• _TASK PROMPT_
Reproduce the stretch from the start of the records through the line that contains "locality: Upper Potaro: Ayangana", swapping "collectors" for "collected by" and leaving everything else unchanged.
────────
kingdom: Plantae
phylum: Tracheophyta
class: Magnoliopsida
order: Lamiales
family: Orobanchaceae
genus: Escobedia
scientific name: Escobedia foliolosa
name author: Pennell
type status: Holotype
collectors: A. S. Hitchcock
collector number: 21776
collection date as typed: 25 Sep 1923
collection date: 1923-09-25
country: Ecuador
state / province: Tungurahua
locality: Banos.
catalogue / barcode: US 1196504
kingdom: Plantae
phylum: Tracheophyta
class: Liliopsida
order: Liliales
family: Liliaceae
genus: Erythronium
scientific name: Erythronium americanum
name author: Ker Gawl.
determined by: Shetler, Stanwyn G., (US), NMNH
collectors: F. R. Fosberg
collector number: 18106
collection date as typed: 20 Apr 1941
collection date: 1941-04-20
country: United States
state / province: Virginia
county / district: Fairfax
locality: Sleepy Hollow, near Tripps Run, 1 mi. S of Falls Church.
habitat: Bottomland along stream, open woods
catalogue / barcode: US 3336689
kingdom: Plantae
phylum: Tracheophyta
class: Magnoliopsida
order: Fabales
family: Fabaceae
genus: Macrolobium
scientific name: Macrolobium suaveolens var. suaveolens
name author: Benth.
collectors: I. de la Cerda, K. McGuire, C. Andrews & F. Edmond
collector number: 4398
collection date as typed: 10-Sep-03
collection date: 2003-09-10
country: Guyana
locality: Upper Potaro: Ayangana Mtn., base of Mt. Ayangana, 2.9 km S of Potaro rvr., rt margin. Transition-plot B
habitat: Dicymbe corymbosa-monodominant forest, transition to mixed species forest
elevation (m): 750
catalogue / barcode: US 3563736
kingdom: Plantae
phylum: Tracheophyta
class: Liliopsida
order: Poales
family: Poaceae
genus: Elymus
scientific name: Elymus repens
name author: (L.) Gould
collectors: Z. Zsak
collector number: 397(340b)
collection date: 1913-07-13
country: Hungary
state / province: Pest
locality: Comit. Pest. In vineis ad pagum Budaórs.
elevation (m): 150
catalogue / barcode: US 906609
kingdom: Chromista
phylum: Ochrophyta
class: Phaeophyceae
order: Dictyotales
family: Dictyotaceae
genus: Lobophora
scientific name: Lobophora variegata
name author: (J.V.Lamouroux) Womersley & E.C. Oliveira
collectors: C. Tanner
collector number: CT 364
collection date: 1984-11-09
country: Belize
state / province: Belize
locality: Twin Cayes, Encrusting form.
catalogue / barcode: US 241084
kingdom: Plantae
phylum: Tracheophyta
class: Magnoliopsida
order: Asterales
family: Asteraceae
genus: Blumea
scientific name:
────────
• _SOLUTION FOR THIS PROBLEM_
kingdom: Plantae
phylum: Tracheophyta
class: Magnoliopsida
order: Lamiales
family: Orobanchaceae
genus: Escobedia
scientific name: Escobedia foliolosa
name author: Pennell
type status: Holotype
collected by: A. S. Hitchcock
collector number: 21776
collection date as typed: 25 Sep 1923
collection date: 1923-09-25
country: Ecuador
state / province: Tungurahua
locality: Banos.
catalogue / barcode: US 1196504
kingdom: Plantae
phylum: Tracheophyta
class: Liliopsida
order: Liliales
family: Liliaceae
genus: Erythronium
scientific name: Erythronium americanum
name author: Ker Gawl.
determined by: Shetler, Stanwyn G., (US), NMNH
collected by: F. R. Fosberg
collector number: 18106
collection date as typed: 20 Apr 1941
collection date: 1941-04-20
country: United States
state / province: Virginia
county / district: Fairfax
locality: Sleepy Hollow, near Tripps Run, 1 mi. S of Falls Church.
habitat: Bottomland along stream, open woods
catalogue / barcode: US 3336689
kingdom: Plantae
phylum: Tracheophyta
class: Magnoliopsida
order: Fabales
family: Fabaceae
genus: Macrolobium
scientific name: Macrolobium suaveolens var. suaveolens
name author: Benth.
collected by: I. de la Cerda, K. McGuire, C. Andrews & F. Edmond
collector number: 4398
collection date as typed: 10-Sep-03
collection date: 2003-09-10
country: Guyana
locality: Upper Potaro: Ayangana Mtn., base of Mt. Ayangana, 2.9 km S of Potaro rvr., rt margin. Transition-plot B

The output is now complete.